Objective Phenotypic heterogeneity in Tourette syndrome (TS) is partly due to complex genetic relationships between TS, obsessive-compulsive disorder (OCD) and attention deficit/hyperactivity disorder (ADHD). Identifying symptom-based endophenotypes across diagnoses may aid gene-finding efforts. Method 3494 individuals recruited for genetic studies were assessed for TS, OCD, and ADHD symptoms. Symptom-level factor and latent class analyses were conducted in TS families and replicated in an independent sample. Classes were characterized by comorbidity rates and proportion of parents. Heritability and TS-, OCD-, and ADHD-associated polygenic load were estimated. Results We identified two cross-disorder symptom-based phenotypes across analyses: symmetry (symmetry, evening up, checking obsessions; ordering, arranging, counting, writing-rewriting compulsions, repetitive writing tics) and disinhibition (uttering syllables/words, echolalia/palilalia, coprolalia/copropraxia and obsessive urges to offend/mutilate/be destructive).
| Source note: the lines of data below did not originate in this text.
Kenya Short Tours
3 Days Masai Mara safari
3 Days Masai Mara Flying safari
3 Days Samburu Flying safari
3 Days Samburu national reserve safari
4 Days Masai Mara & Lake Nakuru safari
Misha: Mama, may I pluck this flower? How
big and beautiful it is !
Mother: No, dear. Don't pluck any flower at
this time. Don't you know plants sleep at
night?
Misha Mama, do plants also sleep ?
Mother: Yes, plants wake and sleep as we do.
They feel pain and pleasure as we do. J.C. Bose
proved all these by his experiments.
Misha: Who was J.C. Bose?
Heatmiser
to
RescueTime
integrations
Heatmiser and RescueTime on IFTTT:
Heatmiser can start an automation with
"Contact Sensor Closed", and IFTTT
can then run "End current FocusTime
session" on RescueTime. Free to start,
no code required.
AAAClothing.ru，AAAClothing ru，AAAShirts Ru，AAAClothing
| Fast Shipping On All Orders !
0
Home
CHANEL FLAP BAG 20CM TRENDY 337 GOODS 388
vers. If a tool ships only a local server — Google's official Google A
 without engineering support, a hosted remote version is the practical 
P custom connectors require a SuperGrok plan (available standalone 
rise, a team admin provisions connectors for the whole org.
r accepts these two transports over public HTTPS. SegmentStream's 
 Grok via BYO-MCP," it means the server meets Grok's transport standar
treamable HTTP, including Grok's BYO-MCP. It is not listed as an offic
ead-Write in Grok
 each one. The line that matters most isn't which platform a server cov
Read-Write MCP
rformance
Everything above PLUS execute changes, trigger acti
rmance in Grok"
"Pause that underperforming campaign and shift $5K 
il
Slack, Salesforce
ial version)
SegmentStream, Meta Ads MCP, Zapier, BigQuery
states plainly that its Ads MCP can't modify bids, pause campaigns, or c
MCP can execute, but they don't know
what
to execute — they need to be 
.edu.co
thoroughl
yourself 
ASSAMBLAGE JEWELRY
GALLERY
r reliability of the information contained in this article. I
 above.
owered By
Heritability estimates for both endophenotypes were high (disinhibition factor= 0.35, SE=0.03, p= 4.2 ×10−34; symmetry factor= 0.39, SE=0.03, p= 7.2 ×10−31; symmetry class=0.38, SE=0.10, p=0.001). Mothers of TS probands had high rates of symmetry (49%) but not disinhibition (5%). Polygenic risk scores derived from a TS genome-wide association study (GWAS) were associated with symmetry (p= 0.02), while risk scores derived from an OCD GWAS were not. OCD polygenic risk scores were associated with disinhibition (p =0.03), while TS and ADHD risk scores were not. Conclusions We identified two heritable TS-related endophenotypes that cross traditional diagnostic boundaries. The symmetry phenotype correlated with TS polygenic load, and was present in otherwise “TS-unaffected” mothers, suggesting that this phenotype may reflect additional TS (rather than OCD) genetic liability that is not captured by traditional DSM-based diagnoses.
Symmetry/exactness, aggressive urges, fear-of-harm, and hoarding show complex genetic relationships with TS, OCD, and ADHD, and, rather than being specific subtypes of OCD, transcend traditional diagnostic boundaries, perhaps representing an underlying vulnerability (e.g. failure of top-down cognitive control) common to all three disorders.